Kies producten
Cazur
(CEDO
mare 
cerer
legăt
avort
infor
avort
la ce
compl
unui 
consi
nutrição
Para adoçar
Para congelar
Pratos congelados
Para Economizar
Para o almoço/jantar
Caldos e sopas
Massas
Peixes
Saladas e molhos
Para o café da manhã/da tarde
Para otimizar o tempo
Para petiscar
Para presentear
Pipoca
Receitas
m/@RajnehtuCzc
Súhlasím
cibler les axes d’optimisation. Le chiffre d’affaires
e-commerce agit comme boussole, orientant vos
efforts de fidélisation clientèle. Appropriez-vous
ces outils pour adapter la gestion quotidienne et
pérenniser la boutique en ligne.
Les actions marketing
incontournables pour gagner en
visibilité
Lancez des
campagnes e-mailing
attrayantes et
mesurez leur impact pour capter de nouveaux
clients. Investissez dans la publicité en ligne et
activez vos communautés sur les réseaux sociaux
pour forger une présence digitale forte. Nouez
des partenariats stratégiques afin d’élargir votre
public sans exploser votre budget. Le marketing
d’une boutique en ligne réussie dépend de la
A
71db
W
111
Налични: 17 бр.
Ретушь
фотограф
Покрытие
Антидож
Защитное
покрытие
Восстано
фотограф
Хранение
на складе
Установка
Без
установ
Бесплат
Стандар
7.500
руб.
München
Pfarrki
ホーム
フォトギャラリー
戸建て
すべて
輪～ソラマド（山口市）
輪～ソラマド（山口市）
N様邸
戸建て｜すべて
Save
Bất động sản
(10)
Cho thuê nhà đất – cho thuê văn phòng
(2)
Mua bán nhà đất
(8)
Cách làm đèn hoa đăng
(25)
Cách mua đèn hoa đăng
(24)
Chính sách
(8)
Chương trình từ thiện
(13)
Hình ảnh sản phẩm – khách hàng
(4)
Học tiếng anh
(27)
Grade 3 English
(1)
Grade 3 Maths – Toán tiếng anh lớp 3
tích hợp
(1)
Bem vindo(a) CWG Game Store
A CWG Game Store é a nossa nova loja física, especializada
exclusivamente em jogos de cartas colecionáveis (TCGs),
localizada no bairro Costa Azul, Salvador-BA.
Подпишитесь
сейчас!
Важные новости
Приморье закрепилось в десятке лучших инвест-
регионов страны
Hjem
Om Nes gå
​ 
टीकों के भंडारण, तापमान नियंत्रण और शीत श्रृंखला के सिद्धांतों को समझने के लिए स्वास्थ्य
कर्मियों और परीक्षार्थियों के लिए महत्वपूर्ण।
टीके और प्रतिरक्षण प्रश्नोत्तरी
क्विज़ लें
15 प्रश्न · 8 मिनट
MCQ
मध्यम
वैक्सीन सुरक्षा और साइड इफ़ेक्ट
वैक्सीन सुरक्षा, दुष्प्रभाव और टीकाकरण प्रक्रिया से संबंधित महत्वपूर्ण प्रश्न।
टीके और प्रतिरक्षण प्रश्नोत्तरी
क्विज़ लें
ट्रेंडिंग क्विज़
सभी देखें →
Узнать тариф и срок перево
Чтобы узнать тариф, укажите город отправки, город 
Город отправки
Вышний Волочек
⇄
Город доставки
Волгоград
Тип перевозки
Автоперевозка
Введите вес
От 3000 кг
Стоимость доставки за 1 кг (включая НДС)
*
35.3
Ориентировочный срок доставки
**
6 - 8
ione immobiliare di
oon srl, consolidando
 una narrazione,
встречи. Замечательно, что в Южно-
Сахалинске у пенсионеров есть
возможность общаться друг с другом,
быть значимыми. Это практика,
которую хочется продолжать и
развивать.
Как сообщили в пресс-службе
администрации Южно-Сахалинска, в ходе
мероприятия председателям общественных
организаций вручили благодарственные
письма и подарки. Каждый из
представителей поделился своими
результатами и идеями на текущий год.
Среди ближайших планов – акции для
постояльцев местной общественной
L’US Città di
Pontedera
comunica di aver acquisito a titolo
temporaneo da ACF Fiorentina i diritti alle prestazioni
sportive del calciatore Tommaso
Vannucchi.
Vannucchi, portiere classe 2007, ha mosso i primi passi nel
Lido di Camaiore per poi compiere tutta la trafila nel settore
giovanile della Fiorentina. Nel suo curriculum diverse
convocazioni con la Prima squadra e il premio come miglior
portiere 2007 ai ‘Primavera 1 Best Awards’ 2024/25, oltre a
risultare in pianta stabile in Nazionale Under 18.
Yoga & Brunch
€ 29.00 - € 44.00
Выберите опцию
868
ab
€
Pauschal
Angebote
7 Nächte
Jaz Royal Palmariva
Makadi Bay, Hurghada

→ EXERCISE DIRECTIONS
Write out each line of the data above again, exactly as given.

→ ANSWER TO THE EXERCISE
Kies producten
Cazur
(CEDO
mare 
cerer
legăt
avort
infor
avort
la ce
compl
unui 
consi
nutrição
Para adoçar
Para congelar
Pratos congelados
Para Economizar
Para o almoço/jantar
Caldos e sopas
Massas
Peixes
Saladas e molhos
Para o café da manhã/da tarde
Para otimizar o tempo
Para petiscar
Para presentear
Pipoca
Receitas
m/@RajnehtuCzc
Súhlasím
cibler les axes d’optimisation. Le chiffre d’affaires
e-commerce agit comme boussole, orientant vos
efforts de fidélisation clientèle. Appropriez-vous
ces outils pour adapter la gestion quotidienne et
pérenniser la boutique en ligne.
Les actions marketing
incontournables pour gagner en
visibilité
Lancez des
campagnes e-mailing
attrayantes et
mesurez leur impact pour capter de nouveaux
clients. Investissez dans la publicité en ligne et
activez vos communautés sur les réseaux sociaux
pour forger une présence digitale forte. Nouez
des partenariats stratégiques afin d’élargir votre
public sans exploser votre budget. Le marketing
d’une boutique en ligne réussie dépend de la
A
71db
W
111
Налични: 17 бр.
Ретушь
фотограф
Покрытие
Антидож
Защитное
покрытие
Восстано
фотограф
Хранение
на складе
Установка
Без
установ
Бесплат
Стандар
7.500
руб.
München
Pfarrki
ホーム
フォトギャラリー
戸建て
すべて
輪～ソラマド（山口市）
輪～ソラマド（山口市）
N様邸
戸建て｜すべて
Save
Bất động sản
(10)
Cho thuê nhà đất – cho thuê văn phòng
(2)
Mua bán nhà đất
(8)
Cách làm đèn hoa đăng
(25)
Cách mua đèn hoa đăng
(24)
Chính sách
(8)
Chương trình từ thiện
(13)
Hình ảnh sản phẩm – khách hàng
(4)
Học tiếng anh
(27)
Grade 3 English
(1)
Grade 3 Maths – Toán tiếng anh lớp 3
tích hợp
(1)
Bem vindo(a) CWG Game Store
A CWG Game Store é a nossa nova loja física, especializada
exclusivamente em jogos de cartas colecionáveis (TCGs),
localizada no bairro Costa Azul, Salvador-BA.
Подпишитесь
сейчас!
Важные новости
Приморье закрепилось в десятке лучших инвест-
регионов страны
Hjem
Om Nes gå
​ 
टीकों के भंडारण, तापमान नियंत्रण और शीत श्रृंखला के सिद्धांतों को समझने के लिए स्वास्थ्य
कर्मियों और परीक्षार्थियों के लिए महत्वपूर्ण।
टीके और प्रतिरक्षण प्रश्नोत्तरी
क्विज़ लें
15 प्रश्न · 8 मिनट
MCQ
मध्यम
वैक्सीन सुरक्षा और साइड इफ़ेक्ट
वैक्सीन सुरक्षा, दुष्प्रभाव और टीकाकरण प्रक्रिया से संबंधित महत्वपूर्ण प्रश्न।
टीके और प्रतिरक्षण प्रश्नोत्तरी
क्विज़ लें
ट्रेंडिंग क्विज़
सभी देखें →
Узнать тариф и срок перево
Чтобы узнать тариф, укажите город отправки, город 
Город отправки
Вышний Волочек
⇄
Город доставки
Волгоград
Тип перевозки
Автоперевозка
Введите вес
От 3000 кг
Стоимость доставки за 1 кг (включая НДС)
*
35.3
Ориентировочный срок доставки
**
6 - 8
ione immobiliare di
oon srl, consolidando
 una narrazione,
встречи. Замечательно, что в Южно-
Сахалинске у пенсионеров есть
возможность общаться друг с другом,
быть значимыми. Это практика,
которую хочется продолжать и
развивать.
Как сообщили в пресс-службе
администрации Южно-Сахалинска, в ходе
мероприятия председателям общественных
организаций вручили благодарственные
письма и подарки. Каждый из
представителей поделился своими
результатами и идеями на текущий год.
Среди ближайших планов – акции для
постояльцев местной общественной
L’US Città di
Pontedera
comunica di aver acquisito a titolo
temporaneo da ACF Fiorentina i diritti alle prestazioni
sportive del calciatore Tommaso
Vannucchi.
Vannucchi, portiere classe 2007, ha mosso i primi passi nel
Lido di Camaiore per poi compiere tutta la trafila nel settore
giovanile della Fiorentina. Nel suo curriculum diverse
convocazioni con la Prima squadra e il premio come miglior
portiere 2007 ai ‘Primavera 1 Best Awards’ 2024/25, oltre a
risultare in pianta stabile in Nazionale Under 18.
Yoga & Brunch
€ 29.00 - € 44.00
Выберите опцию
868
ab
€
Pauschal
Angebote
7 Nächte
Jaz Royal Palmariva
Makadi Bay, Hurghada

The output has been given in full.